[[ MATERIAL FOR THIS EXERCISE open ]]

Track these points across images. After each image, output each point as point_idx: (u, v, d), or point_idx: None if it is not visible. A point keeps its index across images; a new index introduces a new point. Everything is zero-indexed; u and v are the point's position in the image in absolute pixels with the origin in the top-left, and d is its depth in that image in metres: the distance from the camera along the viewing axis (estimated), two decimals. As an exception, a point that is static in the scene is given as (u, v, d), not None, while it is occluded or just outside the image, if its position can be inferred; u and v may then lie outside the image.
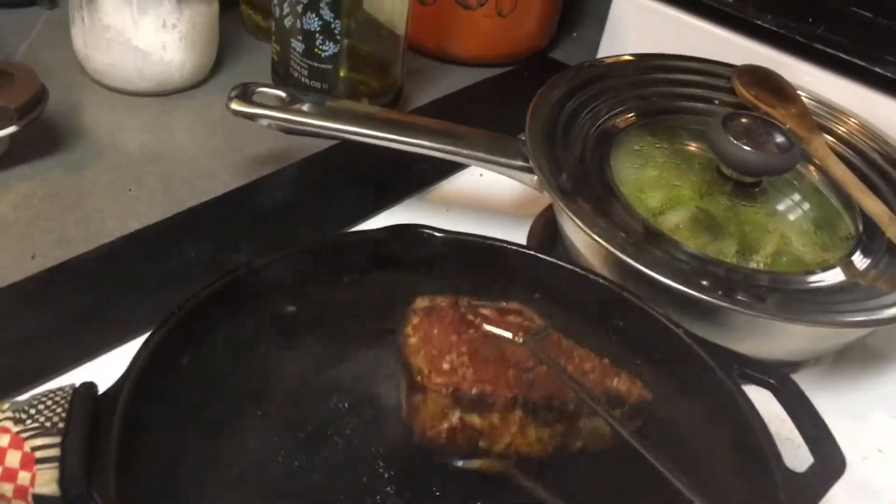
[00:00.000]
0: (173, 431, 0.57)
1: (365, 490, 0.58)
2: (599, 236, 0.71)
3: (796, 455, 0.58)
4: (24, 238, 0.77)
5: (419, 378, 0.58)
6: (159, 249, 0.77)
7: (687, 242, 0.74)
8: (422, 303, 0.64)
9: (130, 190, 0.84)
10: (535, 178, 0.79)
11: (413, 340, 0.61)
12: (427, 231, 0.70)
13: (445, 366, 0.58)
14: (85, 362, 0.66)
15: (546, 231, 0.88)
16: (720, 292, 0.68)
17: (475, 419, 0.58)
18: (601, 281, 0.68)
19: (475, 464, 0.59)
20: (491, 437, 0.59)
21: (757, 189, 0.80)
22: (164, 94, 0.96)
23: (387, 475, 0.59)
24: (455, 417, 0.58)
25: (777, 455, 0.56)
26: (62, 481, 0.46)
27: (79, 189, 0.84)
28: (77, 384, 0.51)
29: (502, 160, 0.81)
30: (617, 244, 0.70)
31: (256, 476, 0.58)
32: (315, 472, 0.59)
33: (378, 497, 0.58)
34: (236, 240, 0.78)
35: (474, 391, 0.57)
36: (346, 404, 0.63)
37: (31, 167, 0.85)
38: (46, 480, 0.46)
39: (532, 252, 0.71)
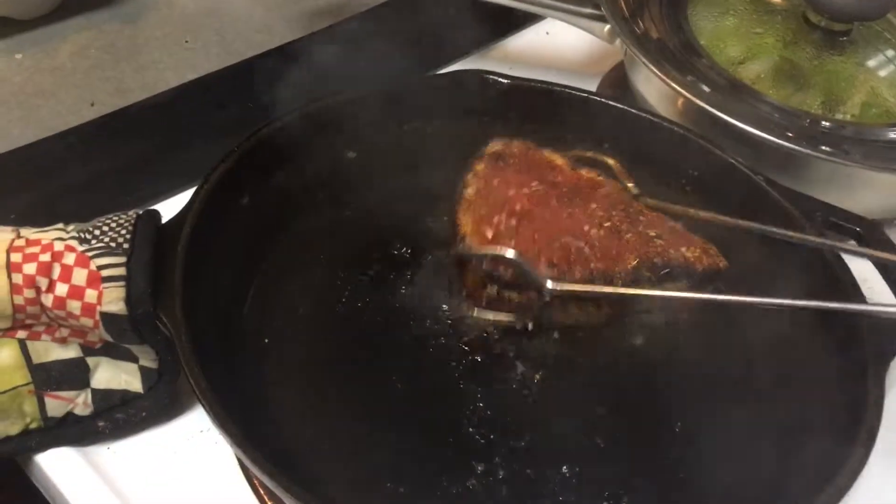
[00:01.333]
0: (237, 267, 0.56)
1: (428, 332, 0.57)
2: (677, 84, 0.66)
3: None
4: (83, 86, 0.76)
5: (461, 244, 0.56)
6: (217, 99, 0.75)
7: (769, 93, 0.70)
8: (494, 147, 0.61)
9: (186, 42, 0.82)
10: (607, 26, 0.74)
11: (469, 191, 0.59)
12: (492, 76, 0.67)
13: (489, 232, 0.56)
14: (144, 206, 0.65)
15: (614, 89, 0.83)
16: (804, 142, 0.64)
17: (513, 295, 0.56)
18: (677, 129, 0.65)
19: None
20: (526, 305, 0.56)
21: (846, 38, 0.75)
22: (217, -54, 0.92)
23: (448, 320, 0.58)
24: (493, 290, 0.56)
25: (861, 300, 0.53)
26: (129, 300, 0.46)
27: (134, 40, 0.82)
28: (140, 210, 0.50)
29: (574, 8, 0.76)
30: (696, 93, 0.66)
31: (320, 315, 0.57)
32: (377, 313, 0.58)
33: (441, 339, 0.57)
34: (294, 92, 0.76)
35: (510, 274, 0.54)
36: (408, 251, 0.62)
37: (86, 19, 0.83)
38: (113, 298, 0.46)
39: (603, 99, 0.67)
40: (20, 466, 0.52)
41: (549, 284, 0.53)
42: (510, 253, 0.53)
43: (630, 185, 0.61)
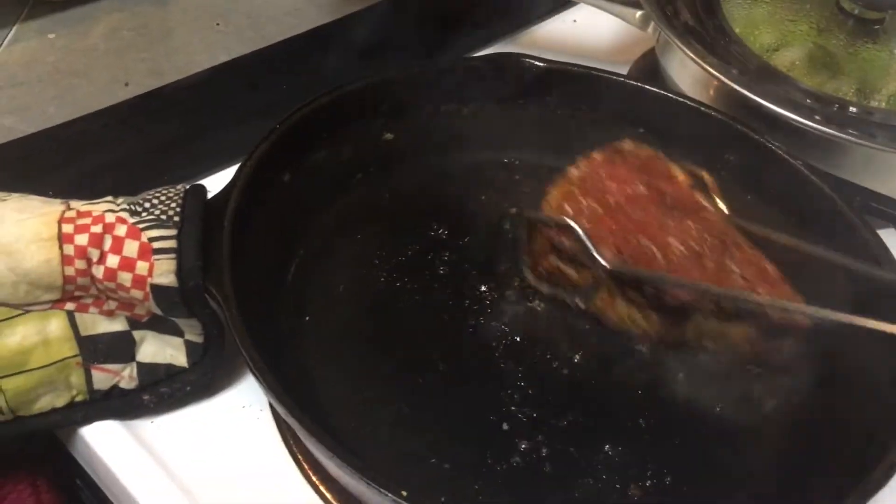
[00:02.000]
0: (279, 244, 0.57)
1: (467, 312, 0.57)
2: (713, 67, 0.66)
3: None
4: (116, 67, 0.76)
5: (543, 205, 0.56)
6: (250, 81, 0.75)
7: (803, 80, 0.70)
8: (622, 144, 0.60)
9: (217, 25, 0.82)
10: (640, 12, 0.74)
11: (573, 171, 0.58)
12: (528, 59, 0.67)
13: (569, 208, 0.55)
14: (206, 176, 0.65)
15: (645, 74, 0.83)
16: (837, 126, 0.64)
17: (570, 271, 0.56)
18: (714, 113, 0.65)
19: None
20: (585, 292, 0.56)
21: (879, 27, 0.74)
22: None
23: (487, 300, 0.58)
24: (552, 260, 0.56)
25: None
26: (180, 272, 0.46)
27: (166, 23, 0.82)
28: (189, 185, 0.50)
29: (606, -6, 0.76)
30: (730, 76, 0.66)
31: (360, 292, 0.58)
32: (416, 292, 0.58)
33: (480, 319, 0.57)
34: (326, 74, 0.76)
35: (570, 245, 0.54)
36: (446, 232, 0.62)
37: (118, 1, 0.83)
38: (164, 271, 0.46)
39: (640, 84, 0.67)
40: (61, 441, 0.52)
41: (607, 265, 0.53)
42: (575, 225, 0.52)
43: (721, 205, 0.59)
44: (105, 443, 0.50)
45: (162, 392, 0.49)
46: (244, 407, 0.53)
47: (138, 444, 0.50)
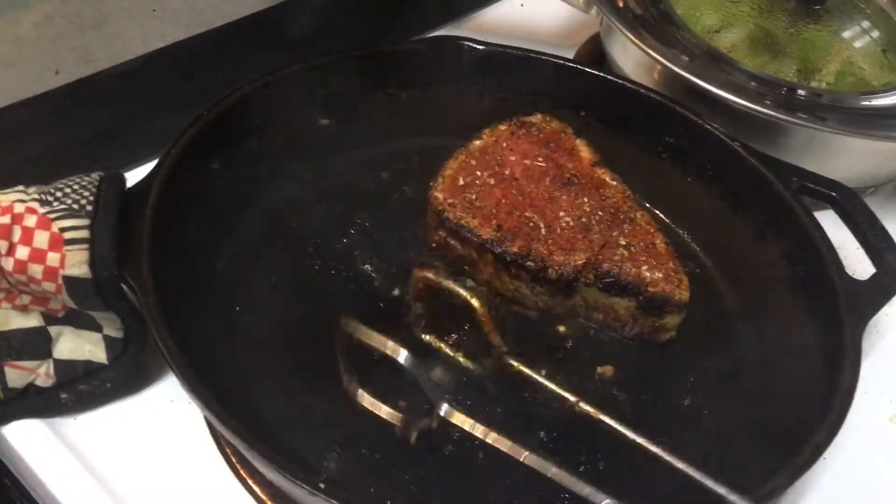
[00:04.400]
0: (208, 232, 0.55)
1: (399, 300, 0.56)
2: (654, 51, 0.66)
3: (856, 272, 0.55)
4: (47, 55, 0.73)
5: (433, 182, 0.57)
6: (186, 69, 0.73)
7: (745, 61, 0.69)
8: (531, 117, 0.61)
9: (154, 10, 0.80)
10: (583, -6, 0.74)
11: (476, 143, 0.59)
12: (468, 43, 0.66)
13: (462, 180, 0.57)
14: (129, 167, 0.63)
15: (590, 61, 0.83)
16: (780, 109, 0.63)
17: (456, 245, 0.57)
18: (654, 95, 0.64)
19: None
20: (472, 268, 0.57)
21: (820, 7, 0.74)
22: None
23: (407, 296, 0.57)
24: (441, 234, 0.57)
25: (837, 262, 0.53)
26: (93, 263, 0.44)
27: (101, 9, 0.80)
28: (105, 172, 0.48)
29: (548, -23, 0.75)
30: (672, 60, 0.66)
31: (292, 282, 0.56)
32: (351, 280, 0.57)
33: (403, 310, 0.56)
34: (264, 61, 0.75)
35: (455, 219, 0.55)
36: (367, 224, 0.60)
37: (50, -13, 0.80)
38: (77, 262, 0.44)
39: (580, 66, 0.66)
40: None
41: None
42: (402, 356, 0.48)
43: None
44: (26, 442, 0.49)
45: (81, 389, 0.48)
46: (172, 401, 0.51)
47: (61, 442, 0.48)
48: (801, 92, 0.67)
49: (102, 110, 0.68)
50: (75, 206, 0.45)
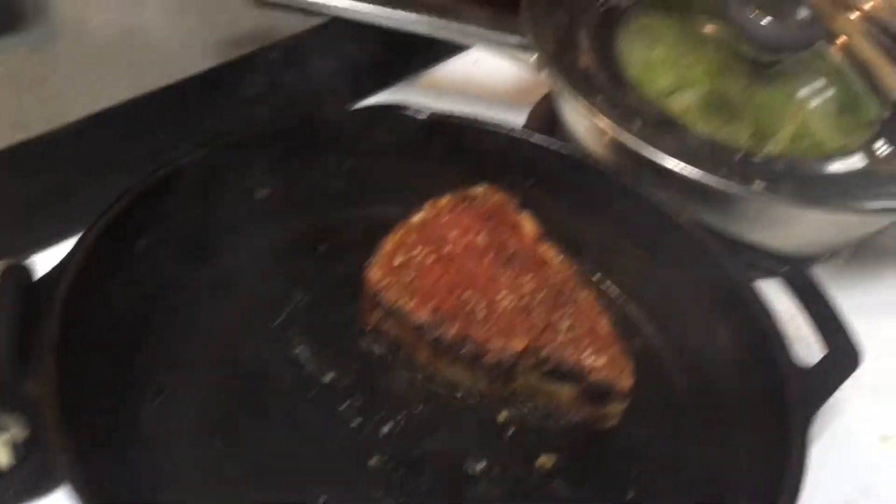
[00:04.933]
0: (128, 319, 0.52)
1: (329, 391, 0.54)
2: (603, 118, 0.64)
3: (808, 353, 0.53)
4: (-22, 121, 0.71)
5: (368, 261, 0.55)
6: (125, 132, 0.71)
7: (697, 125, 0.68)
8: (474, 189, 0.60)
9: (95, 71, 0.78)
10: (533, 57, 0.72)
11: (416, 217, 0.58)
12: (410, 111, 0.64)
13: (398, 259, 0.55)
14: (42, 250, 0.61)
15: (543, 122, 0.81)
16: (734, 178, 0.62)
17: (392, 327, 0.55)
18: (598, 164, 0.63)
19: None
20: (409, 350, 0.55)
21: (775, 70, 0.73)
22: (134, -32, 0.89)
23: (343, 384, 0.55)
24: (377, 316, 0.55)
25: (784, 348, 0.51)
26: (-12, 368, 0.42)
27: (40, 69, 0.78)
28: (6, 264, 0.46)
29: (499, 37, 0.74)
30: (622, 127, 0.64)
31: (221, 369, 0.54)
32: (282, 366, 0.55)
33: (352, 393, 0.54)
34: (209, 123, 0.73)
35: (389, 301, 0.53)
36: (305, 301, 0.58)
37: (-9, 46, 0.78)
38: (-29, 367, 0.42)
39: (522, 134, 0.65)
40: None
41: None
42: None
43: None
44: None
45: (-19, 495, 0.45)
46: None
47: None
48: (753, 159, 0.66)
49: (34, 179, 0.66)
50: (-28, 305, 0.42)
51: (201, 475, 0.48)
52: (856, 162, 0.67)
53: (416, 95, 0.81)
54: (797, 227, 0.66)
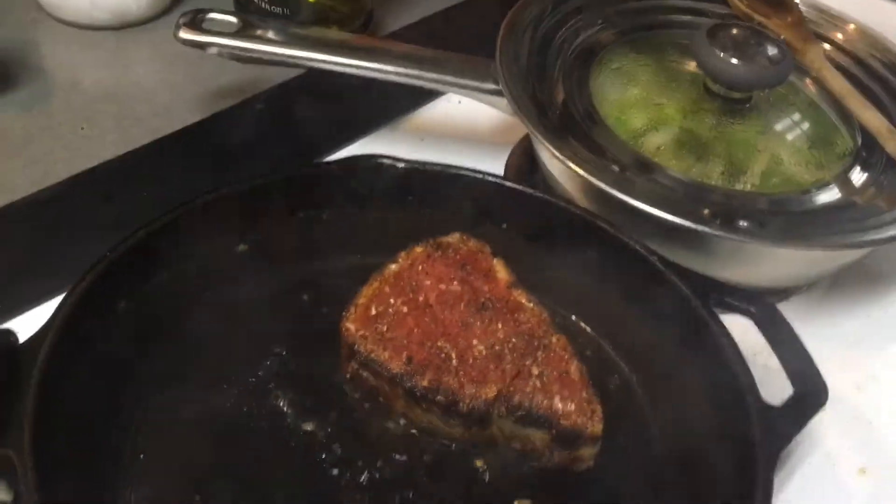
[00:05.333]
0: (111, 381, 0.54)
1: (309, 440, 0.55)
2: (573, 162, 0.65)
3: (778, 387, 0.54)
4: (-35, 187, 0.73)
5: (345, 312, 0.57)
6: (109, 191, 0.73)
7: (670, 164, 0.69)
8: (448, 237, 0.61)
9: (82, 129, 0.80)
10: (507, 101, 0.74)
11: (392, 267, 0.59)
12: (387, 161, 0.66)
13: (374, 310, 0.56)
14: (24, 312, 0.62)
15: (525, 160, 0.82)
16: (715, 220, 0.62)
17: (369, 377, 0.56)
18: (570, 208, 0.64)
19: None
20: (387, 399, 0.56)
21: (747, 105, 0.74)
22: (120, 27, 0.91)
23: (322, 433, 0.55)
24: (353, 366, 0.56)
25: (752, 388, 0.52)
26: (-32, 437, 0.43)
27: (27, 130, 0.80)
28: (-12, 331, 0.47)
29: (473, 84, 0.75)
30: (593, 172, 0.65)
31: (202, 424, 0.55)
32: (263, 418, 0.56)
33: (323, 455, 0.55)
34: (194, 178, 0.74)
35: (365, 352, 0.55)
36: (285, 351, 0.59)
37: (-21, 109, 0.80)
38: (-50, 437, 0.43)
39: (495, 179, 0.66)
40: None
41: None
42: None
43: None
44: None
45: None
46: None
47: None
48: (724, 198, 0.67)
49: (18, 241, 0.67)
50: (-49, 376, 0.44)
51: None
52: (832, 194, 0.68)
53: (402, 138, 0.83)
54: (776, 264, 0.67)
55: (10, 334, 0.48)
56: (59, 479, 0.44)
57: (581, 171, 0.65)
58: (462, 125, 0.87)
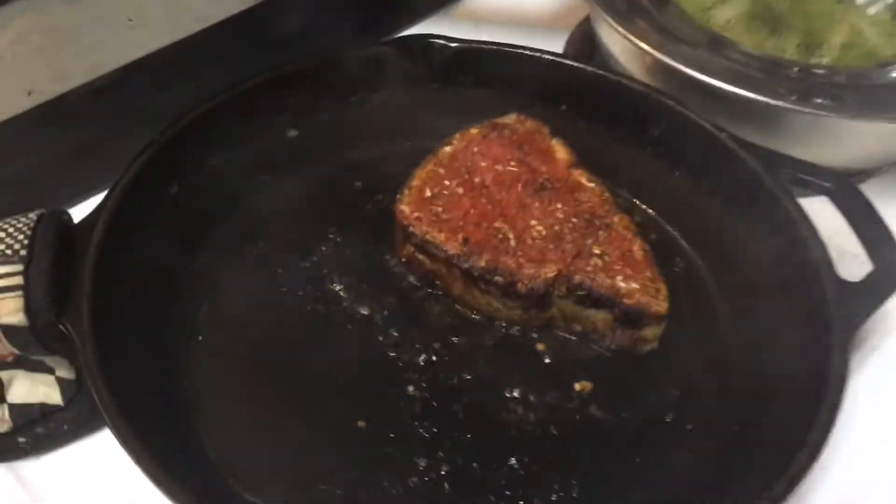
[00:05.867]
0: (168, 260, 0.54)
1: (365, 323, 0.54)
2: (641, 40, 0.61)
3: (855, 271, 0.51)
4: (22, 74, 0.72)
5: (399, 195, 0.55)
6: (163, 79, 0.71)
7: (742, 39, 0.65)
8: (505, 118, 0.59)
9: (131, 20, 0.78)
10: (568, -23, 0.70)
11: (446, 149, 0.57)
12: (440, 41, 0.63)
13: (429, 191, 0.54)
14: (86, 199, 0.62)
15: (583, 46, 0.78)
16: (792, 96, 0.58)
17: (425, 260, 0.54)
18: (636, 86, 0.60)
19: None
20: (444, 282, 0.55)
21: (825, -27, 0.69)
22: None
23: (379, 317, 0.55)
24: (409, 249, 0.55)
25: (827, 263, 0.49)
26: (28, 310, 0.43)
27: (77, 21, 0.78)
28: (44, 211, 0.47)
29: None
30: (661, 48, 0.61)
31: (260, 306, 0.55)
32: (319, 301, 0.55)
33: (380, 337, 0.54)
34: (246, 66, 0.72)
35: (420, 233, 0.53)
36: (339, 238, 0.58)
37: (28, 1, 0.79)
38: (12, 310, 0.43)
39: (556, 57, 0.63)
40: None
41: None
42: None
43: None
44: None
45: (38, 433, 0.47)
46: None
47: (21, 487, 0.48)
48: (809, 72, 0.62)
49: (74, 131, 0.67)
50: (8, 252, 0.44)
51: (243, 411, 0.49)
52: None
53: (455, 25, 0.80)
54: (854, 141, 0.63)
55: (63, 213, 0.48)
56: (116, 359, 0.44)
57: (649, 48, 0.61)
58: (516, 11, 0.83)
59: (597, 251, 0.52)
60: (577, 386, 0.51)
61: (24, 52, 0.74)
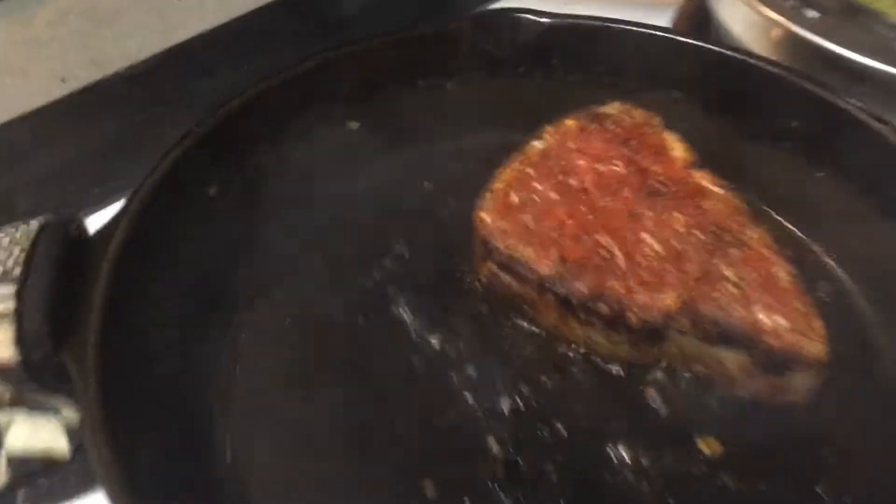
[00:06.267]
0: (193, 280, 0.45)
1: (436, 357, 0.45)
2: (771, 9, 0.51)
3: None
4: (56, 59, 0.65)
5: (478, 200, 0.46)
6: (207, 64, 0.64)
7: (891, 11, 0.53)
8: (607, 107, 0.49)
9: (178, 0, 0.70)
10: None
11: (537, 144, 0.48)
12: (527, 16, 0.53)
13: (515, 197, 0.45)
14: (121, 197, 0.54)
15: (694, 21, 0.68)
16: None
17: (511, 281, 0.44)
18: (771, 67, 0.49)
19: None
20: (534, 308, 0.45)
21: None
22: None
23: (453, 349, 0.45)
24: (491, 267, 0.45)
25: None
26: (21, 342, 0.35)
27: (119, 2, 0.71)
28: (46, 218, 0.39)
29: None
30: (795, 19, 0.51)
31: (307, 335, 0.46)
32: (382, 328, 0.46)
33: (453, 375, 0.44)
34: (302, 49, 0.64)
35: (505, 249, 0.43)
36: (406, 251, 0.49)
37: (68, -21, 0.72)
38: (2, 341, 0.35)
39: (667, 33, 0.52)
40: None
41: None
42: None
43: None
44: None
45: (40, 485, 0.39)
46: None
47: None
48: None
49: (110, 120, 0.60)
50: (1, 269, 0.36)
51: (287, 467, 0.40)
52: None
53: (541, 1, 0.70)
54: None
55: (71, 222, 0.39)
56: (129, 405, 0.36)
57: (781, 18, 0.50)
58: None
59: (728, 274, 0.41)
60: (703, 446, 0.41)
61: (60, 34, 0.67)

[[ MATERIAL FOR THIS EXERCISE closed ]]

WHAT YOU WILL DO: Exact repetition is required for the lines from the first one in the listing through the one that holds "1: (365, 490, 0.58)", and pictures are to be omitted.

REPLY TO THE TASK:
Track these points across images. After each image, output each point as point_idx: (u, v, d), or point_idx: None if it is not visible. A point keeps its index across images; a new index introduces a new point. Everything is zero-indexed; u and v are the point's position in the image in absolute pixels with the origin in the top-left, and d is its depth in that image in metres: the distance from the camera along the viewing axis (estimated), two decimals. As an exception, a point that is static in the scene is given as (u, v, d), not None, while it is occluded or just outside the image, if its position can be inferred; u and v may then lie outside the image.
[00:00.000]
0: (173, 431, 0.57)
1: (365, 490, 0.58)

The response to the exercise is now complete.